L’edificazione del sistema privilegia l’approccio epistemico e quest’ultimo si declina sia dal punto di vista formale sia materiale. Formalmente si tratta del metodo trascendentale, mentre l’aspetto materiale si declina come l’indagine sulla causalità meccanica nell’ambito dell’organismo.

Dal punto di vista formale si parla di critica perché siamo di fronte alla critica della conoscenza illusoria, che va a mettere in luce ciò che veramente spiega e fonda la conoscenza. Dal punto di vista materiale critica è l’elaborazione di un modo per conoscere ciò che si esibisce in natura, è preoccupazione di chiarire la realtà che la natura mi offre, ciò che esiste.

L’approccio epistemico è prioritario perché corrisponde all’esigenza di scientificità: la critica degli intenti della ragione va a corrispondere all’esigenza di costruire una filosofia scientificamente attendibile.

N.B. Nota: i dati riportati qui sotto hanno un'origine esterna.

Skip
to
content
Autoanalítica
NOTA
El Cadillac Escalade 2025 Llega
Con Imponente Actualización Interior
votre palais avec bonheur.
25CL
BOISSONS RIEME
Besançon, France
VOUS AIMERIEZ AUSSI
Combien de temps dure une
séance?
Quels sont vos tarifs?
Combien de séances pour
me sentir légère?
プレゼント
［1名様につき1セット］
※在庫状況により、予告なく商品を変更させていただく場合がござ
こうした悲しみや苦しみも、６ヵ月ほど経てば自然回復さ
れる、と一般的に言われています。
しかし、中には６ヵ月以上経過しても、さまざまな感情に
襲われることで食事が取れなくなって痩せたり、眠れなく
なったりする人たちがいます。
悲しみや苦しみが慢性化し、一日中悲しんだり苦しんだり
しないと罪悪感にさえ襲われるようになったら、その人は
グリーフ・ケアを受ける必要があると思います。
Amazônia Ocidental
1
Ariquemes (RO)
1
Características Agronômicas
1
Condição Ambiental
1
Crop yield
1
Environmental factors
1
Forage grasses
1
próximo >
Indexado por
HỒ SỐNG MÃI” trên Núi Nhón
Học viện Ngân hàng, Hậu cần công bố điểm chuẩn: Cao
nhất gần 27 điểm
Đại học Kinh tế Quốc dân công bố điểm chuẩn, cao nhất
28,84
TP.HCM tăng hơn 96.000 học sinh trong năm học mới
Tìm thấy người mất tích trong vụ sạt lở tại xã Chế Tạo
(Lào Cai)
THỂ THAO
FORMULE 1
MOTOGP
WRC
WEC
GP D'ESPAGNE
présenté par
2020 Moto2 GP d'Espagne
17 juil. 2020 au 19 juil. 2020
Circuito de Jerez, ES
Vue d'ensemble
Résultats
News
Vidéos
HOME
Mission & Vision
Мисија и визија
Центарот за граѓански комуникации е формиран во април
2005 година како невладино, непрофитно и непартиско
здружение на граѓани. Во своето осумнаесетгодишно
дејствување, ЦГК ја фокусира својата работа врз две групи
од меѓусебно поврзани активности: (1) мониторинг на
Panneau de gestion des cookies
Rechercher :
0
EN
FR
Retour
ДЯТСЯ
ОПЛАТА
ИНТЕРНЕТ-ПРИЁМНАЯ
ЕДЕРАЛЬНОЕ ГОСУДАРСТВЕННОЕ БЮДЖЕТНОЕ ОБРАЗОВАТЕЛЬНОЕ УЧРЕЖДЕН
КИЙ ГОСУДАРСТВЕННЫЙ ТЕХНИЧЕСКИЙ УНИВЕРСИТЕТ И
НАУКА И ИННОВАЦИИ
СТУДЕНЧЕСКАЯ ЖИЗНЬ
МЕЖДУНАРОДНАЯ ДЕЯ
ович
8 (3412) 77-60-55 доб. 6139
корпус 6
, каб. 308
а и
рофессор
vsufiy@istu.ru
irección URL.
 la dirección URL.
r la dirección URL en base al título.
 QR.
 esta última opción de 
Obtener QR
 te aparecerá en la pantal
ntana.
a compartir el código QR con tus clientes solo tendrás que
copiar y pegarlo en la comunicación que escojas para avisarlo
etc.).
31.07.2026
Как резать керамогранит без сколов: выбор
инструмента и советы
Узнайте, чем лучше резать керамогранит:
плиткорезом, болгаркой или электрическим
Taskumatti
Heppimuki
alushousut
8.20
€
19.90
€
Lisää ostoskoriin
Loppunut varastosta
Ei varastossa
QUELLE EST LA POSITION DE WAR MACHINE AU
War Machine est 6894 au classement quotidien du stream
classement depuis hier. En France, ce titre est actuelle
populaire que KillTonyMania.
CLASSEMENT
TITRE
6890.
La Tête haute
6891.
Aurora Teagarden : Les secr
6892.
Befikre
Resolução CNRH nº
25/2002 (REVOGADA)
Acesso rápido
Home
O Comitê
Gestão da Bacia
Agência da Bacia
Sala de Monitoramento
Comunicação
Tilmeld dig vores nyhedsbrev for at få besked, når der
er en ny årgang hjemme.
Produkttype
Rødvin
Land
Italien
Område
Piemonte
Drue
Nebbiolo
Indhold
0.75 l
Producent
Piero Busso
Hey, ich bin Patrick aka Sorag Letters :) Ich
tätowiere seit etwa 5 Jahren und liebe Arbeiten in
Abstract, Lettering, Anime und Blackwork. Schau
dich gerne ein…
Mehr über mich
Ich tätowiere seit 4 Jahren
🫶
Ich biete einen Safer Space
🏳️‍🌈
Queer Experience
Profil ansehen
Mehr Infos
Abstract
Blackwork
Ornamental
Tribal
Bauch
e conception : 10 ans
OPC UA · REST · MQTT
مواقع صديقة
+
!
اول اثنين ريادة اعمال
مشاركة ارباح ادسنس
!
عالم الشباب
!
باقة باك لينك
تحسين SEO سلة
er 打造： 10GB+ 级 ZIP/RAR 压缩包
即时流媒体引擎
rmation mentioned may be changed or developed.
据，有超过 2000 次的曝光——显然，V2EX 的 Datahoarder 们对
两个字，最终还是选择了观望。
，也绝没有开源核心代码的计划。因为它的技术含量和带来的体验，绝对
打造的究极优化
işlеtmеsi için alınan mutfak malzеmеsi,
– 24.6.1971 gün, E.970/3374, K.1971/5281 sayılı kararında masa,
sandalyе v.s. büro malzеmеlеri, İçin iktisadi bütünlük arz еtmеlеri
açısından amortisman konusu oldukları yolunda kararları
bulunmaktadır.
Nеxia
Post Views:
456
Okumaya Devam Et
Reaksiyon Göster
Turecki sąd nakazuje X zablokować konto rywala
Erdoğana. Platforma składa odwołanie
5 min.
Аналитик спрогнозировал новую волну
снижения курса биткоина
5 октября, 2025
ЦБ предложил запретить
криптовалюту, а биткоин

E Kant ci consegna entrambi gli esiti.

Il primo profilo di scientificità è quello meccanico: il mondo è la natura come insieme di fenomeni retti da un meccanicismo che si trova dentro la natura perché è la ragione che ve lo proietta.

Nietszche criticando Kant chiarisce l’aspetto teleologico per cui il mondo è logico perché noi lo abbiamo logicizzato: la ragione proietta nel mondo la razionalità. La natura non è meccanica di per sé, ma noi non possiamo concepirla se non come un insieme di leggi meccaniche.

La scientificità ha dunque come paradigma la fisica e nella prima critica parla lo spirito della scienza newtoniana: l’uomo costruisce il mondo come una macchina perché cerca di rispecchiare se stesso in esso.

Se questa è la scientificità che ha come paradigma la fisica newtoniana, Kant non si mostra però pienamente soddisfatto di tale modello e già a partire dal 1796 si va delineando sempre più la critica a tale visione meccanicistica, poiché il sodalizio fra matematica e fisica può spiegare gli accadimenti ma non giustifica completamente la molteplicità dei fenomeni relativi agli organismi viventi. Occorre pertanto superare il punto di vista meccanicistico verso una filosofia della natura dinamica.

Ecco ritornare la strategia funzionale, che permette di guardare alla vita dell’organismo come se vi presiedesse il disegno finalistico di un Ente superiore, ma non si tratta di una finalità esterna alla vita bensì sempre intrinseca. Nell’organismo si può cogliere una causalità tipica dell’agire di un’intelligenza che muove verso un fine di cui possiede il concetto, e nel caso della vita organizzata tale fine può essere concepito solo come interno al vivente. Nella Critica del Giudizio questa finalità interna è esemplificata con il desiderio e nella natura ciò si traduce in finalità intrinseca, ossia la natura stessa si organizza perseguendo un fine interno ad essa.

Si tratta di un grosso guadagno. Abbiamo un’immagine che richiama in un certo modo la physis greca, poiché la natura è una natura generante e la genesi di prodotti non può essere spiegata solo con la causalità meccanica, ma bisogna ammettere l’esistenza di un impulso formativo, molla che dall’interno fa scattare il desiderio verso finalità successive. La natura è e deve essere ancora spiegata meccanicamente perché è l’unica immagine del mondo esatta dal punto di vista del paradigma scientifico, ma non è più una spiegazione soddisfacente dal punto di vista della ricerca di senso ed emerge pertanto la necessità di ammettere un impianto analogo a quello del desiderio nell’uomo.

Ecco il guadagno della Critica del Giudizio, che riesce nell’intento di tenere insieme necessità e libertà, e porta definitivamente a compimento la realizzazione del criticismo.